The Australian Bureau of Statistics (ABS) released the Consumer Price Index figures for the first quarter of 2013 earlier this week.
The figures, which measure inflation, showed an increase of 0.4% over the quarter following a 0.2% rise over the December 2012 quarter.
Based on data over the past six months, annual inflation is currently running at 1.2% which is well below the Reserve Bank’s target range of 2% to 3%.
The RBA prefers to look at measures of underlying or ‘core’ inflation which strip out some of the more volatile measures such as some agricultural products and fuel prices.
Underlying inflation is measured via the trimmed median or weighted mean CPI measures. Over the quarter, both measures were slightly stronger than headline inflation, recorded at 0.6% and 0.5% respectively.
Over the 12 months to March 2013, headline inflation was recorded at 2.5% while the underlying measures were recorded at 2.2% for the trimmed mean and 2.6% for the weighted median. All inflation measures show that annual inflation currently sits at the lower to middle range of the RBA’s target range for inflation.
The CPI calculation is made up by measuring the change in the cost of a basket of goods. These 11 ‘components’ make up the headline CPI reading and they include a number of sub-groups that make up their overall value.
Over the 12 months to March 2013, costs associated with: health (6.1%), education (5.8%), housing (5.1%), alcohol and tobacco (3.7%) and insurance and financial services (2.9%) recorded the greatest increases.
On the other hand, clothing and footwear (-1.5%) and recreation and culture (-0.5%) costs fell while furnishings and household equipment (0.6%), transport (1.4%), communication (1.5%) and food and non-alcoholic beverages (1.6%) recorded low levels of increases.

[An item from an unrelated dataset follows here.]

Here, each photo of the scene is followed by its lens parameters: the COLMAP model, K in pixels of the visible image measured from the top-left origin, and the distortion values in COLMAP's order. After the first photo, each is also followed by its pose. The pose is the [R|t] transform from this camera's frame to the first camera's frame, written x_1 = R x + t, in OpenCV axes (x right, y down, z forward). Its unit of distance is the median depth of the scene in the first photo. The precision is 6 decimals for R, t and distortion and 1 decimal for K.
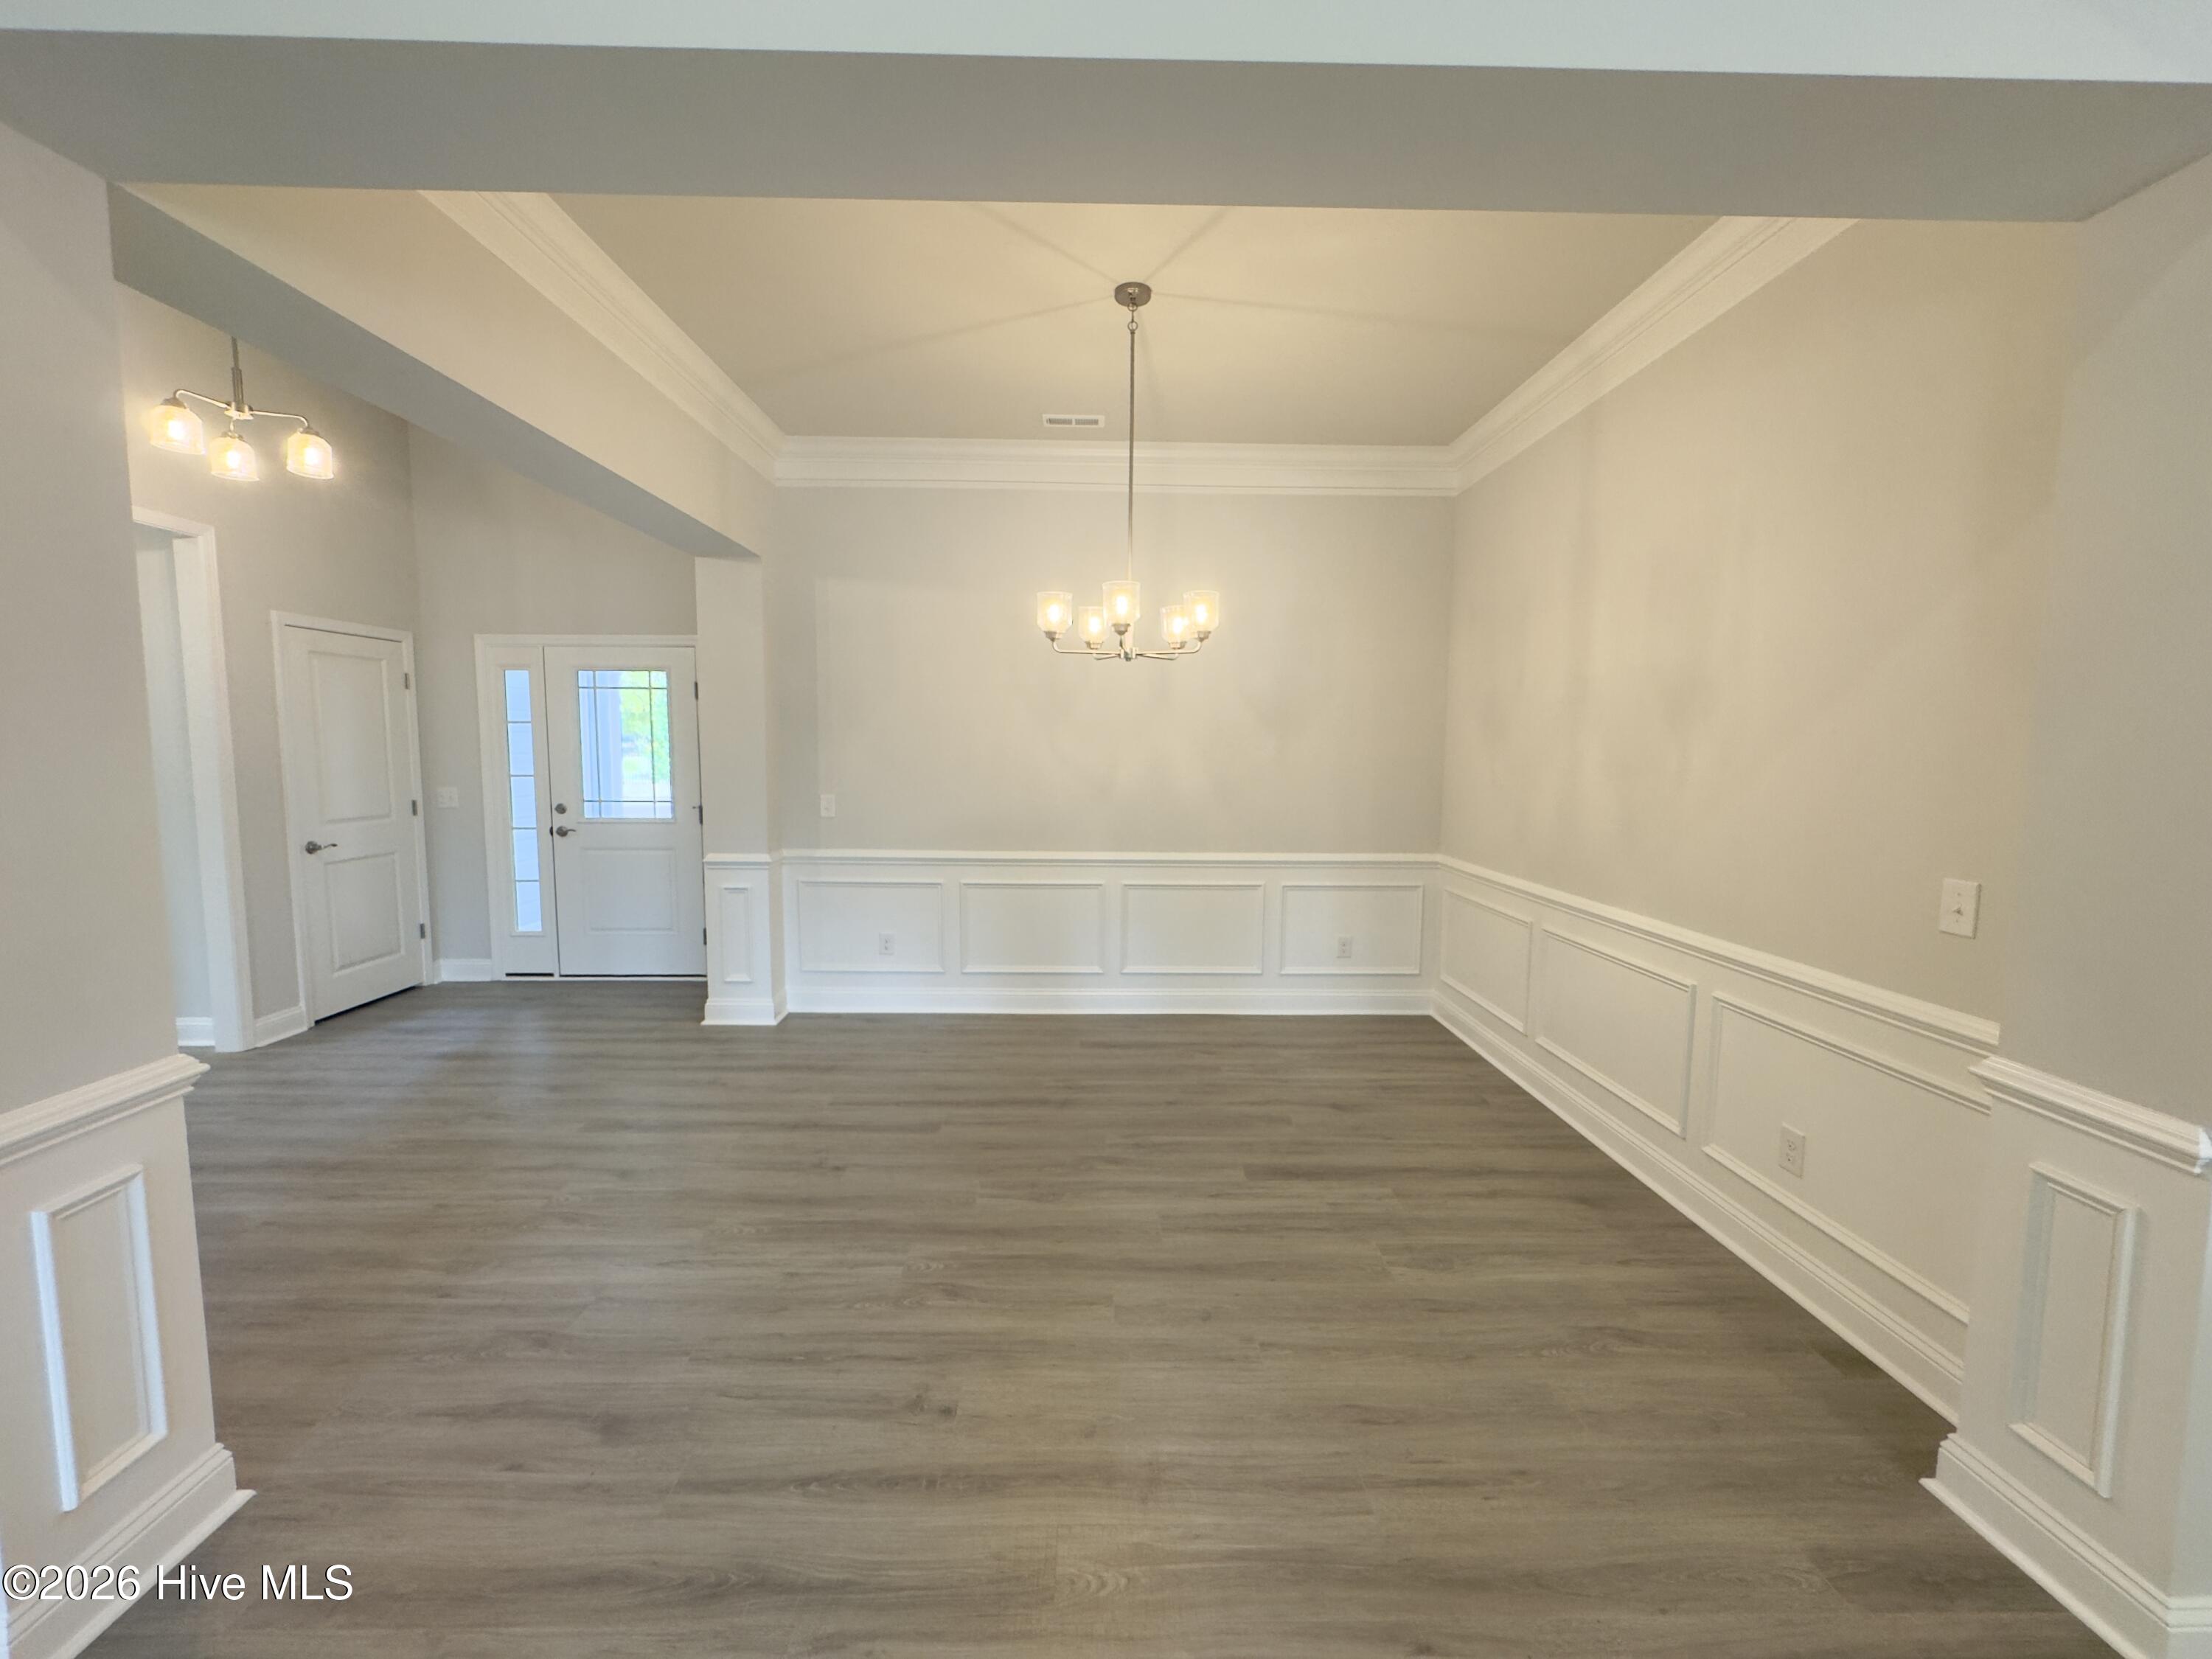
lens RADIAL K [[883.9, 0, 1104.3], [0, 883.9, 825.0], [0, 0, 1]] dist [-0.001382, -0.000267]
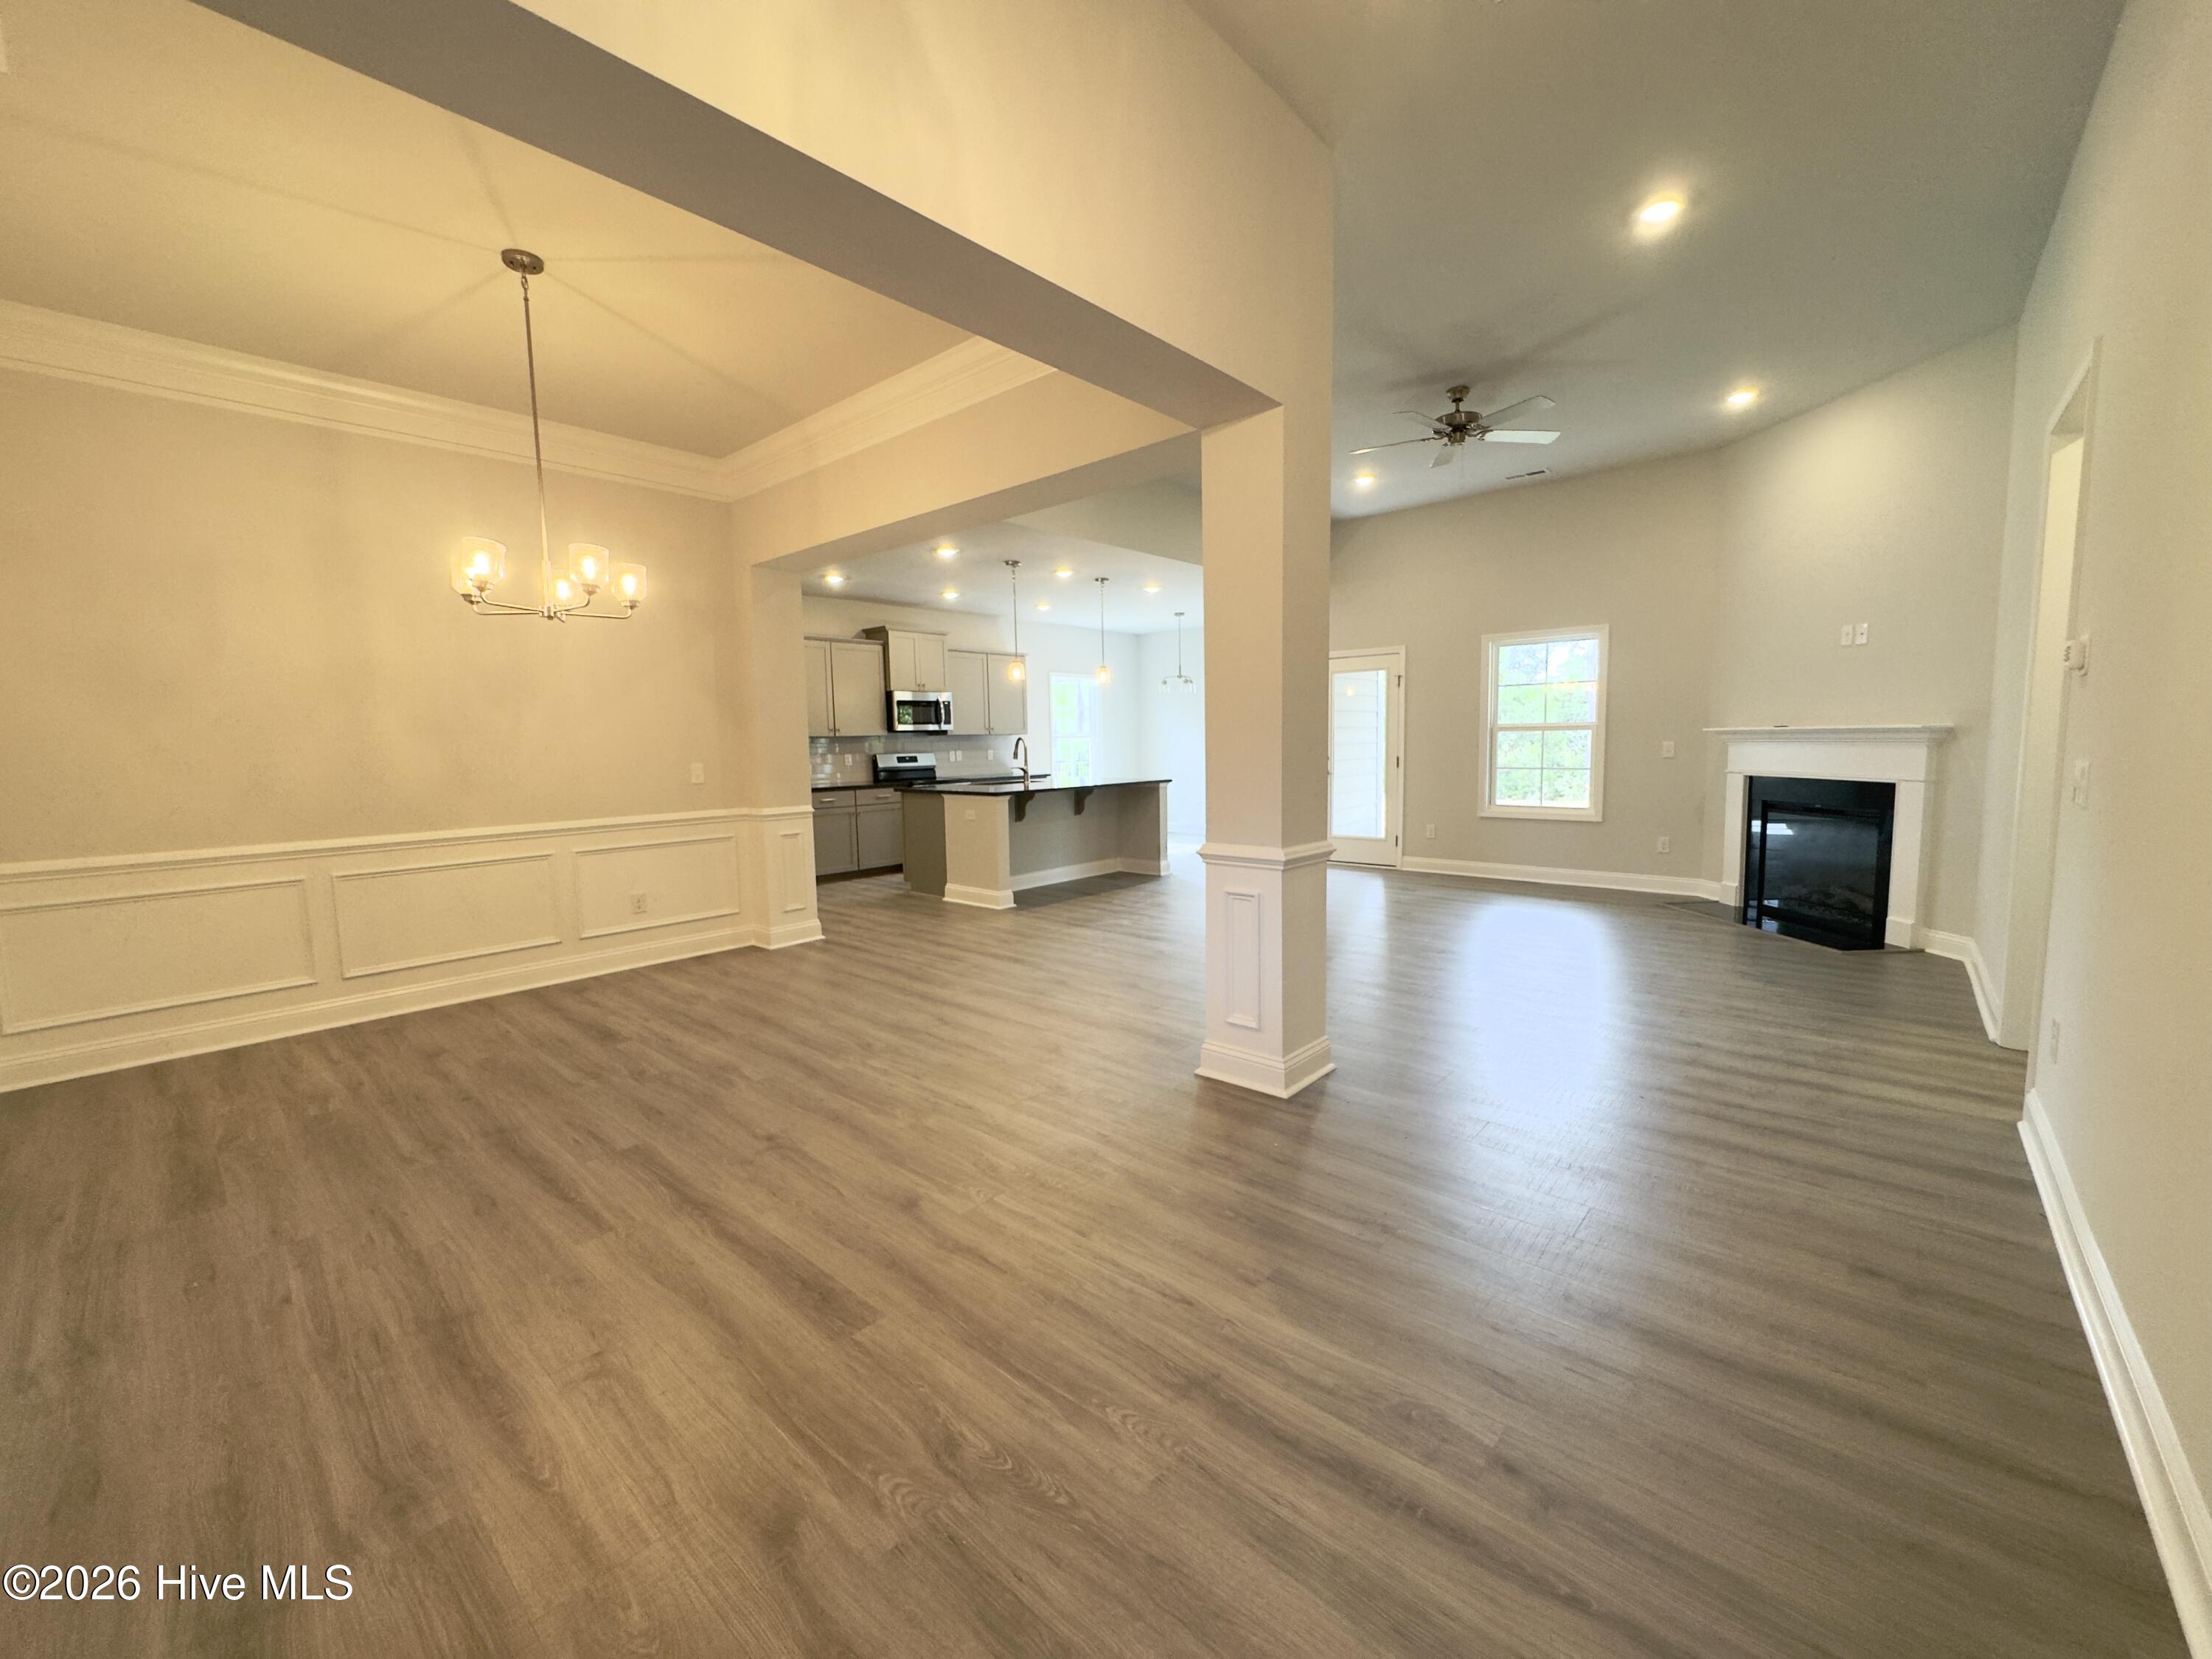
lens RADIAL K [[883.9, 0, 1104.3], [0, 883.9, 825.0], [0, 0, 1]] dist [-0.001382, -0.000267]
pose [[-0.734475, -0.063282, 0.675678, -1.276129], [0.070950, 0.983026, 0.169192, -0.087692], [-0.674916, 0.172207, -0.717519, 1.479506]]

The housing component of CPI provides the greatest contribution to the overall CPI result, with an overall weighting of 22.3%. As mentioned, housing costs have increased by 5.1% over the year which is a much greater increase than the 2.5% increase in headline inflation.
Electricity (17.1%), gas and other household fuels (16.8%), utilities (13.5%) and property rates and charges (5.8%) costs have all increased by more than the growth in the overall housing component. No housing sub-group has recorded a fall in CPI over the year however, water and sewerage costs have risen by the lowest percentage at just 2.6%.
Annual growth in new dwelling purchases by owner occupiers and maintenance and repair of the dwelling (both 2.8%), rents (3.5%) and other housing (3.9%) have each been much lower than the headline figure for the housing component of CPI.
The ongoing trend we have noted for a number of years now is that it is not the cost of the mortgage or rents which have been climbing sharply; rather it is the cost of those regular gas, rate and electricity bills which are continually increasing.
Electricity costs have risen at an average annual rate of 8.3% over the past 10 years, followed by utilities (8.0%pa), water and sewerage (7.6%pa) and gas and other household fuels (7.2%pa).
On the other hand, maintenance and repair of the dwelling cost have increased by 2.6% annually over the decade followed by; new dwelling purchase by owner occupiers (3.5%pa), other housing (3.7%pa) and rents (4.4%pa).
Overall the data indicates that inflation in the Australian economy remains at low levels and that the calls for interest rate hikes will likely now dissipate.
In fact, with home value growth slowing in April, commodity prices falling and mining investment expecting to peak throughout 2013 there may be a need for further interest rate cuts this year.
Specifically for housing, the data shows that the growth in those regular quarterly household bills has gotten out of hand to some extent over the past decade and certain costs continue to grow significantly each year.
Cost escalation associated with house purchases and rentals although above headline inflation are quite contained relative to other housing costs.